So, last weekend I had a helping hand from my FIL to weld two steel legs onto the corners that had wooden ones and we added extra support with timber beams wherever I could get them without making too much of a complicated structure.
The pump arrived yesterday (Wednesday) so today was the day to set that up. The box looked quite small when I picked it up from the post office. Inside was a smaller box still and when I opened that I found the pump tucked in with foam, making the pump smaller still!
And yet, it works!
There is enough pressure in the pump to get water entering the grow beds. I did a test run and found that the beds emptied much to quick in comparison to the speed that water was entering and so they were not filling and the 90mm drainage pipe was overflowing. I had drilled two holes in the bottom of the standpipes for each bed and I filled in one of these to assist with a slower drainage time. Then I drilled more holes into the polypipe that transports the water to the grow beds. I’m waiting for the sealer to dry now before I give it another test.
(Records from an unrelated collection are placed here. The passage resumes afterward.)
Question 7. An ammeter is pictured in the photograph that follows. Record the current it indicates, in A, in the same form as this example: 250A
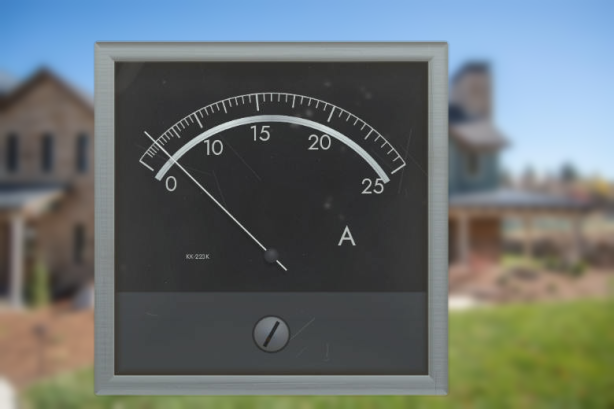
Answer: 5A
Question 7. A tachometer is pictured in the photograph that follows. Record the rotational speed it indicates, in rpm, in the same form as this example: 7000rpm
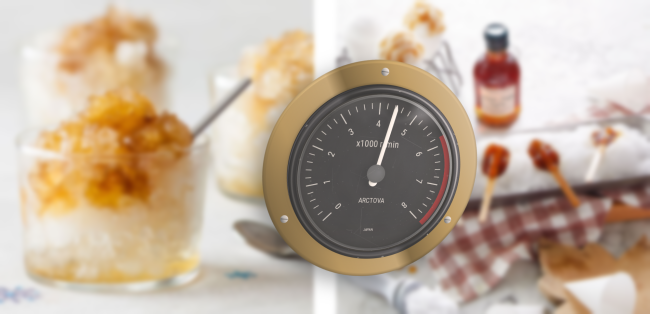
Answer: 4400rpm
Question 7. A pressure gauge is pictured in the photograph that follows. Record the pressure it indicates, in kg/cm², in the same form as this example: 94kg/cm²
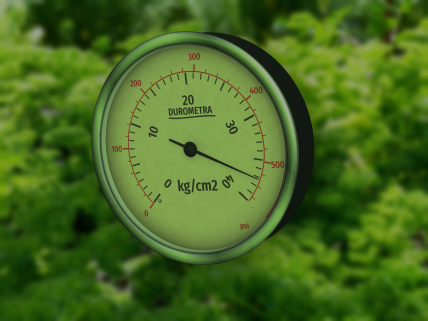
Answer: 37kg/cm²
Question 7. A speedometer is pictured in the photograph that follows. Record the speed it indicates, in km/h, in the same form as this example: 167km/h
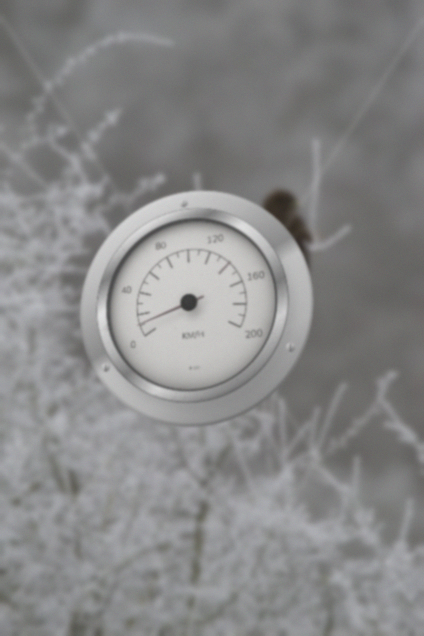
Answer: 10km/h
I have also piped together the two fish tanks with a tap incorporated into it so I can isolate the tanks if need be. The primary job of this piping is to equalise the water levels between the two tanks whilst water is being pumped out of the front tank and then to equalise again once water starts to flow back into the tank. In this way I can also keep two varieties of fish ie. goldfish in one and silver perch in another. Plus with the number and volume of grow beds I can easily accommodate two tanks. I designed the system so that, as suggested, there is more grow bed volume than tank water volume in order to allow the water to be properly filtered by the plants and microbes. I also had set it up so that each grow bed can have different plants at different stages and still support the system, even if at 50 % capacity. The other advantage of having numerous beds is that I can experiment with different techniques for each and compare the results.
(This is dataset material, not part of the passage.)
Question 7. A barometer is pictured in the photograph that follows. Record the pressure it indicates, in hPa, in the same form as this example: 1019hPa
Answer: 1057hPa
The finished design is even simpler than my drawings and workings. Wherever possible I have made the pipes the shortest length possible to allow easy flowing of water both to the grow beds (reducing friction for the pumped water) and from the beds in the drainage pipes. I noticed that the water drained much better if allowed to fall into the fish tank rather than having a longer pipe submersed in the water which created a lot more friction and resistance.
The next thing is to move the goldfish and let the pump run for a bit to wash out the remaining gravel dust. Then I’ll let the water be still to settle the dust and then vacuum it out from the bottom of the tank. I am thinking of using Redfin Perch initially in the front tank and goldfish and marron in the second.